Plans were developed and implemented during the Summer of 2011 to change the overall educational philosophy of the CYC to a multiage approach for children three and older instead of the same-age grouping that had been used in the past. Some of the benefits of multiage grouping include:

  • Children spend more than one year with the same teacher, allowing the teacher to develop a better understanding of the child's strengths and needs so that she can better support the child's learning.
  • Children are viewed as unique individuals and the teaching focuses on each child according to his/her own strengths, unlike in same-age classrooms that often expect all children to perform at the same level.
  • Children become a family of learners who support and care for each other.
  • Older children and children with higher skill levels have the opportunity to serve as mentors and to take leadership roles.
  • Children are more likely to cooperate than compete.
  • Children are invited to take charge of their learning, by making choices at centers and with project work. This gives them a sense of ownership and self-direction which are the foundation for lifelong learning.
  • Children are more likely to cooperate than compete, making it possible for children to help each other as individuals, not see each other as competitors.
  • --The Association for Childhood Education International (ACEI)

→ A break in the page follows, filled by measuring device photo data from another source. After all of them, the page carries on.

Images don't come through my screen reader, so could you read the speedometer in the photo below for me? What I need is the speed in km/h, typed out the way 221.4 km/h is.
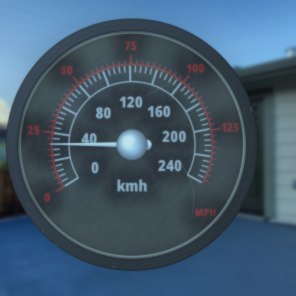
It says 32 km/h
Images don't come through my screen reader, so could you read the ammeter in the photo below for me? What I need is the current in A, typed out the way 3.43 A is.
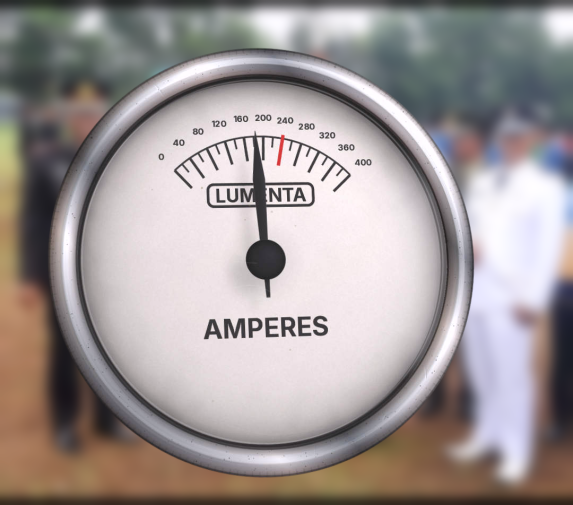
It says 180 A
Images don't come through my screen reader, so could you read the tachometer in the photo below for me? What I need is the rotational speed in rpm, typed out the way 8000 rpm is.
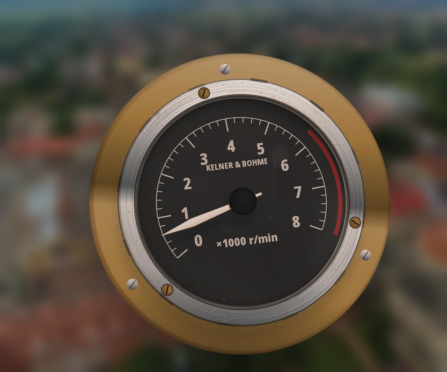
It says 600 rpm
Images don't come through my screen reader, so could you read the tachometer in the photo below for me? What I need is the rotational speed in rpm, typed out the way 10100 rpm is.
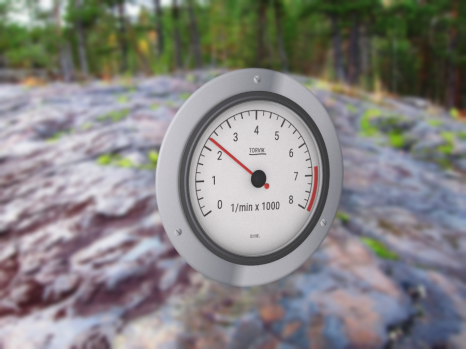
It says 2250 rpm
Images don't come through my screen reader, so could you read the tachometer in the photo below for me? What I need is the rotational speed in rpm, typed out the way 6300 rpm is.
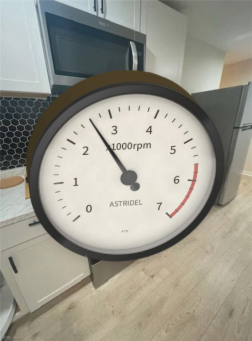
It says 2600 rpm
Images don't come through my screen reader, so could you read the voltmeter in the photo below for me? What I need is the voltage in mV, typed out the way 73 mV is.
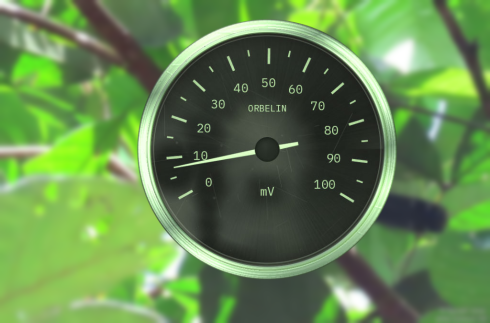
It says 7.5 mV
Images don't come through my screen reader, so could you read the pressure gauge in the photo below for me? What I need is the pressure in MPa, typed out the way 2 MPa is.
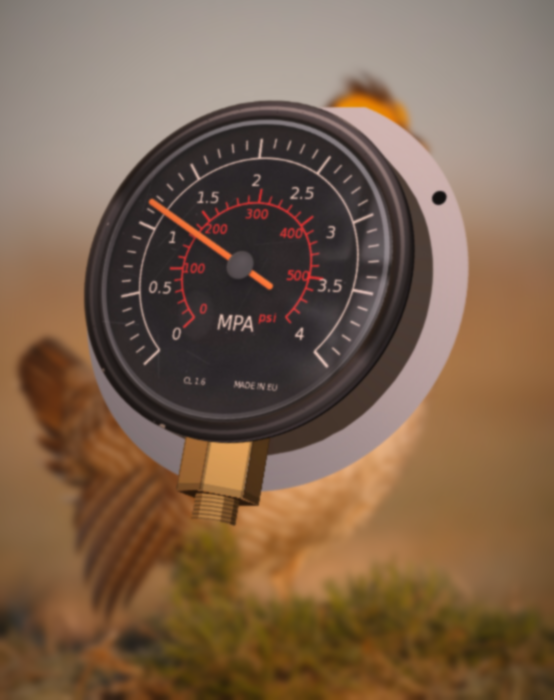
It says 1.15 MPa
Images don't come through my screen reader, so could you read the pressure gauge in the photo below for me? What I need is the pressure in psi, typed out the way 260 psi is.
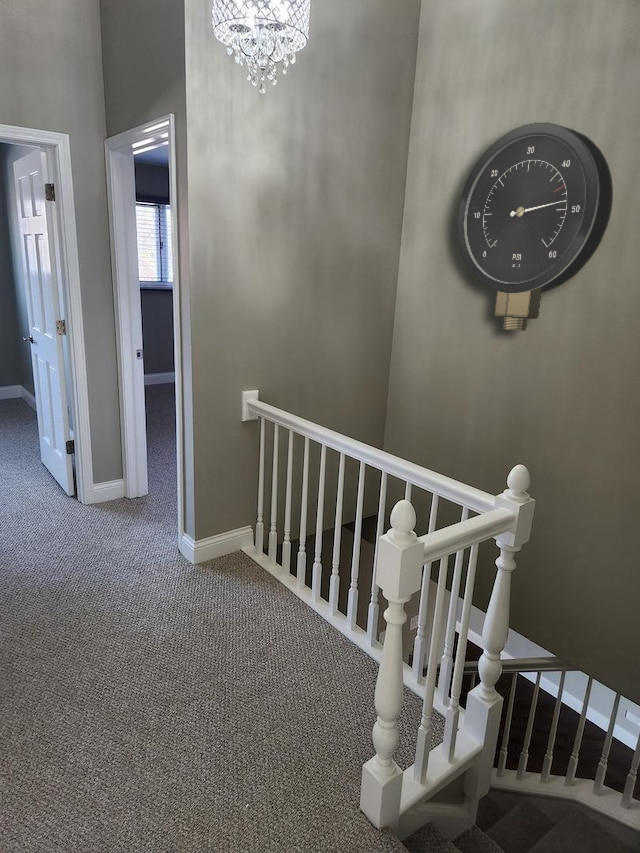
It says 48 psi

    As children turn three-years-old and are developmentally ready, they will be promoted to the multiage classroom. In order to avoid moving one child at a time from a Weeschool classroom, the targeted promotion months will be August, January, and June. However, in the event that two or more children are ready to move up from a Weeschool classroom, promotions/transitions may take place outside the months listed above. This will also allow for more fluid promotion of our infants, toddlers, and two-year-olds which will allow for increased placement of families on the current waiting list.

    The children are learning how to be respectful of each other by being treated respectfully by our wonderful teachers. These teachers model responsive care, which means they adjust their teaching to meet each child's developmental needs, respond to the child's inner desire to understand and learn about the world around them, and respond to every child's daily needs with love, care and respect.






MULTIAGE TEACHERS

Laney Blaine

Laney Blaine


Laney has a Bachelor of Science in Elementary Education but quickly fell in love with preschool children and has been teaching the younger ones for 10 years now! She loves the play based environment the CYC provides and tries to create as many fun yet educational opportunities in her classroom as possible. She lives with her teenage daughter, cats and dog on the South East side of Indy. Miss Laney loves dancing, Mexican food, reading, and animals!
Janet Rawson

Janet Rawson


Ms. Janet has worked at the Center for Young Children for 10 years. Prior to coming here, she worked at Head Start in Indianapolis, and taught preschool and first grade in Washington, Massachusetts, and Kentucky. She received her BS in Early Childhood/Elementary Education from Indiana University. She is married and has three children and two grandchildren.
Beth Steward

Beth Steward


Beth graduated from IUPUI with a BS in Elementary Education and Concentration in Special Education. She worked at the Center for Young Children for four years as a classroom assistant before becoming a Lead Teacher in 2006. She believes each child has a unique learning style and strives to teach them accordingly through play and experiences.